If there’s one thing I’ve learned in my years of working as a Certified Financial Planner™, it’s that entrepreneurs are a special breed of people. They’re motivated. They’re inspired. They’re incredibly tenacious. They’re smart. They’re optimistic. And they know how to get what they want.


On the flip side, many entrepreneurs are guilty of being a little pie-in-the-sky—especially when it comes to their own businesses. Unrealistic expectations of the exit process can both hinder the sale of a company and affect the morale of an entrepreneur getting ready to sell. Be wary of the mistakes below and you’ll enter the exit-planning process better informed, better equipped strategically, and more likely to enjoy your sale process.


1. Assuming They’ll Find Perfect Suitors Immediately


Since most entrepreneurs have enjoyed a lot of hard-earned success, it’s no wonder many assume that a buyer (or two or three . . .) will appear as soon as they’re ready to sell. Unfortunately, that’s just not the case for the majority of sellers. Nearly 80 percent of companies on the market won’t sell. Knowing this will stop you from becoming too impatient and will let you take steps now to ensure that your business is attractive to the buyers who are out there.

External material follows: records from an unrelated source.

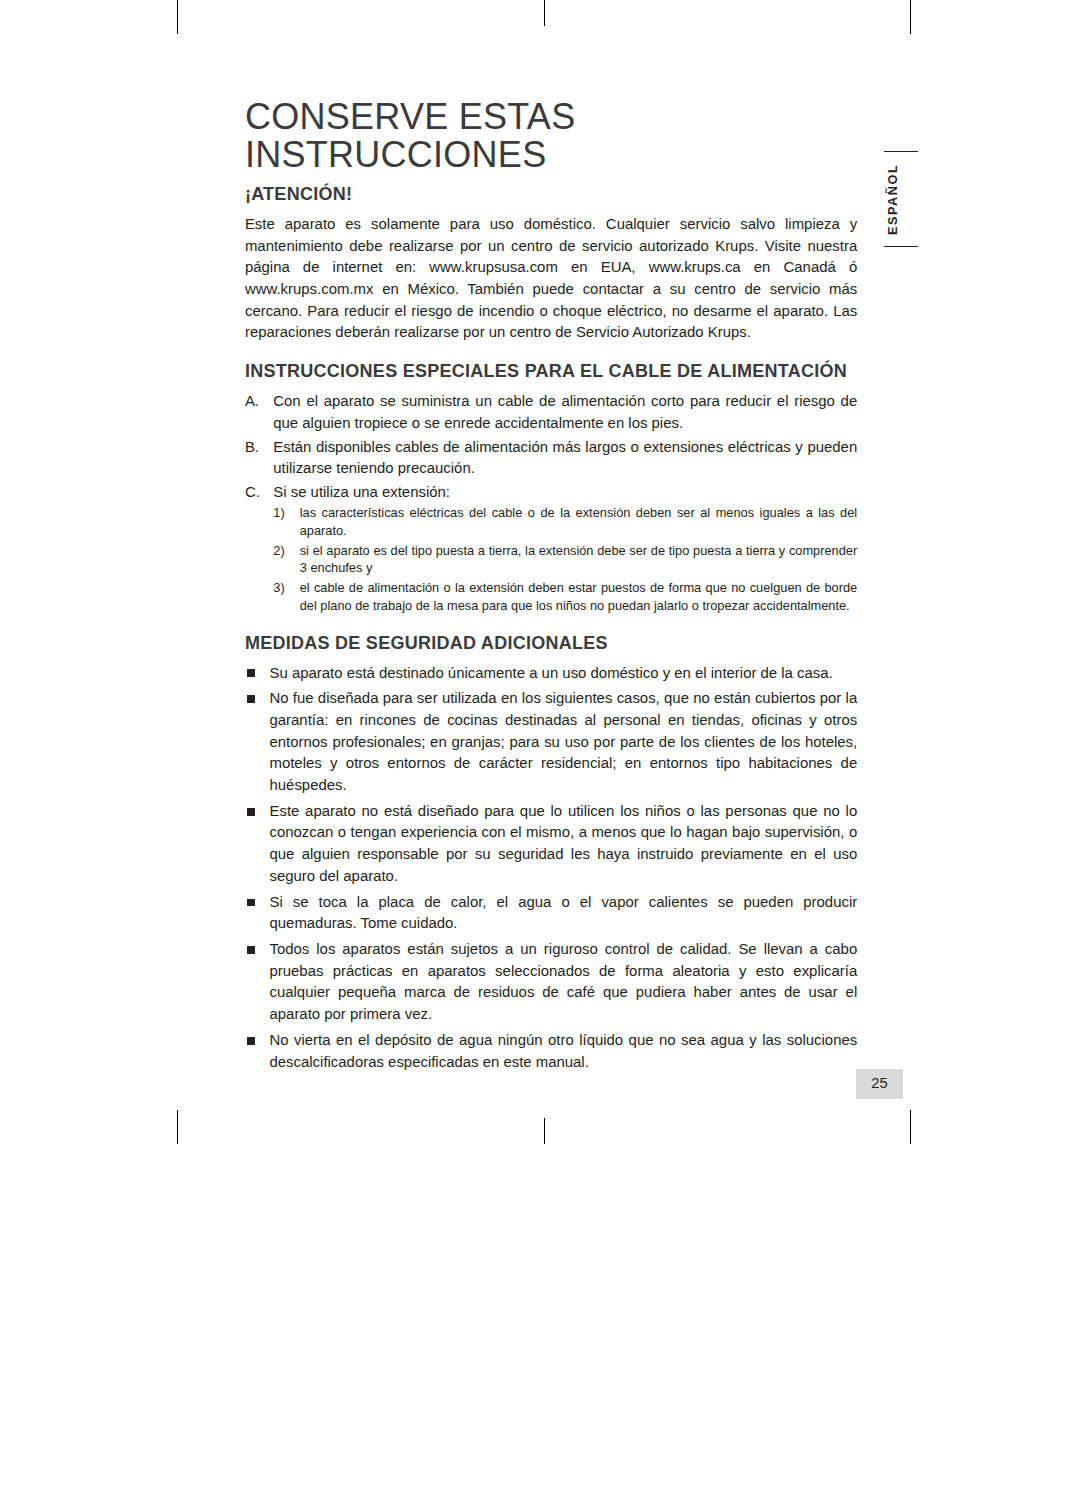ESPAÑOL
CONSERVE ESTAS INSTRUCCIONES
¡ATENCIÓN!
Este aparato es solamente para uso doméstico. Cualquier servicio salvo limpieza y mantenimiento debe realizarse por un centro de servicio autorizado Krups. Visite nuestra página de internet en: www.krupsusa.com en EUA, www.krups.ca en Canadá ó www.krups.com.mx en México. También puede contactar a su centro de servicio más cercano. Para reducir el riesgo de incendio o choque eléctrico, no desarme el aparato. Las reparaciones deberán realizarse por un centro de Servicio Autorizado Krups.
INSTRUCCIONES ESPECIALES PARA EL CABLE DE ALIMENTACIÓN
A. Con el aparato se suministra un cable de alimentación corto para reducir el riesgo de que alguien tropiece o se enrede accidentalmente en los pies.
B. Están disponibles cables de alimentación más largos o extensiones eléctricas y pueden utilizarse teniendo precaución.
C. Si se utiliza una extensión:
1) las características eléctricas del cable o de la extensión deben ser al menos iguales a las del aparato.
2) si el aparato es del tipo puesta a tierra, la extensión debe ser de tipo puesta a tierra y comprender 3 enchufes y
3) el cable de alimentación o la extensión deben estar puestos de forma que no cuelguen de borde del plano de trabajo de la mesa para que los niños no puedan jalarlo o tropezar accidentalmente.
MEDIDAS DE SEGURIDAD ADICIONALES
Su aparato está destinado únicamente a un uso doméstico y en el interior de la casa.
No fue diseñada para ser utilizada en los siguientes casos, que no están cubiertos por la garantía: en rincones de cocinas destinadas al personal en tiendas, oficinas y otros entornos profesionales; en granjas; para su uso por parte de los clientes de los hoteles, moteles y otros entornos de carácter residencial; en entornos tipo habitaciones de huéspedes.
Este aparato no está diseñado para que lo utilicen los niños o las personas que no lo conozcan o tengan experiencia con el mismo, a menos que lo hagan bajo supervisión, o que alguien responsable por su seguridad les haya instruido previamente en el uso seguro del aparato.
Si se toca la placa de calor, el agua o el vapor calientes se pueden producir quemaduras. Tome cuidado.
Todos los aparatos están sujetos a un riguroso control de calidad. Se llevan a cabo pruebas prácticas en aparatos seleccionados de forma aleatoria y esto explicaría cualquier pequeña marca de residuos de café que pudiera haber antes de usar el aparato por primera vez.
No vierta en el depósito de agua ningún otro líquido que no sea agua y las soluciones descalcificadoras especificadas en este manual.
25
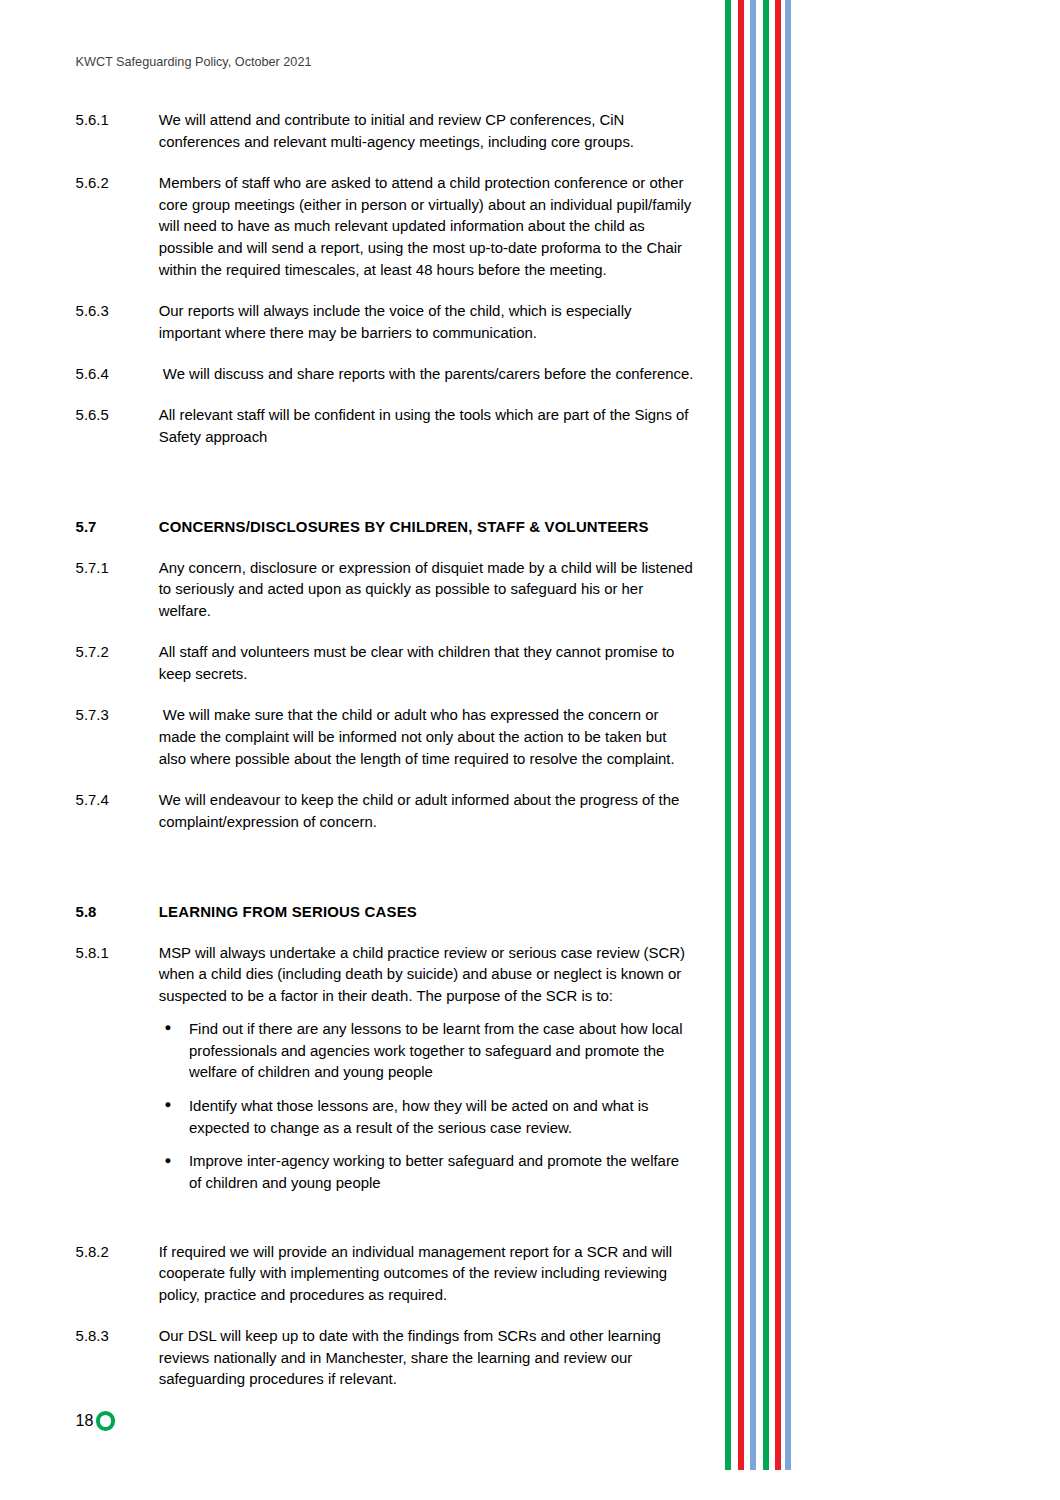KWCT Safeguarding Policy, October 2021
5.6.1
We will attend and contribute to initial and review CP conferences, CiN conferences and relevant multi-agency meetings, including core groups.
5.6.2
Members of staff who are asked to attend a child protection conference or other core group meetings (either in person or virtually) about an individual pupil/family will need to have as much relevant updated information about the child as possible and will send a report, using the most up-to-date proforma to the Chair within the required timescales, at least 48 hours before the meeting.
5.6.3
Our reports will always include the voice of the child, which is especially important where there may be barriers to communication.
5.6.4
We will discuss and share reports with the parents/carers before the conference.
5.6.5
All relevant staff will be confident in using the tools which are part of the Signs of Safety approach
5.7
CONCERNS/DISCLOSURES BY CHILDREN, STAFF & VOLUNTEERS
5.7.1
Any concern, disclosure or expression of disquiet made by a child will be listened to seriously and acted upon as quickly as possible to safeguard his or her welfare.
5.7.2
All staff and volunteers must be clear with children that they cannot promise to keep secrets.
5.7.3
We will make sure that the child or adult who has expressed the concern or made the complaint will be informed not only about the action to be taken but also where possible about the length of time required to resolve the complaint.
5.7.4
We will endeavour to keep the child or adult informed about the progress of the complaint/expression of concern.
5.8
LEARNING FROM SERIOUS CASES
5.8.1
MSP will always undertake a child practice review or serious case review (SCR) when a child dies (including death by suicide) and abuse or neglect is known or suspected to be a factor in their death. The purpose of the SCR is to:
Find out if there are any lessons to be learnt from the case about how local professionals and agencies work together to safeguard and promote the welfare of children and young people
Identify what those lessons are, how they will be acted on and what is expected to change as a result of the serious case review.
Improve inter-agency working to better safeguard and promote the welfare of children and young people
5.8.2
If required we will provide an individual management report for a SCR and will cooperate fully with implementing outcomes of the review including reviewing policy, practice and procedures as required.
5.8.3
Our DSL will keep up to date with the findings from SCRs and other learning reviews nationally and in Manchester, share the learning and review our safeguarding procedures if relevant.
18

2. Assuming Their Business Will Sell for Many Times Their EBITDA


This is a big one. In my experience, most entrepreneurs automatically assume they will sell their business for four or five times their EBITDA easily. That’s because most haven’t done much research into average sales prices in their markets. According to a 2013 Q3 BizBuySell Insight Report, the average sale price for a small business was $180,000, with a multiple of 0.6. That comes out to a 60 percent value of EBITDA—not anywhere near 500 percent.


3. Assuming They’re Unstoppable


Hubris: It’s what entrepreneur Frederic Kerrest calls “a startup’s worst mistake” in his Forbes guest post. He writes, “It’s a big mistake that startups and established companies alike make. It lulls them into cockiness, complacency and a sense of invincibility and causes them to lose sight of what matters most—making customers successful.” Know your strengths, weaknesses, and your competition and you’ll make your company more profitable now and more saleable in the future.


4. Assuming They Can Sell Their Business Themselves


Many entrepreneurs may be attracted to the idea of selling their own business because they think they’ll save money and won’t have to pay any broker’s fees. While that may be true in the short term, selling your business without an exit team will hurt you in the long run and is essentially guaranteed to leave you with less money in the end.


5. Assuming Their Exit Is an Isolated Event


When fantasizing about the sale of your business, do you picture yourself signing a deal, cashing your check, and hopping on a plane to your favorite vacation destination? Many do. But you shouldn’t think of your exit as a one-time event: It’s a dynamic process that should take at least two or three years. Be willing to put the time into exit planning. You won’t be sorry.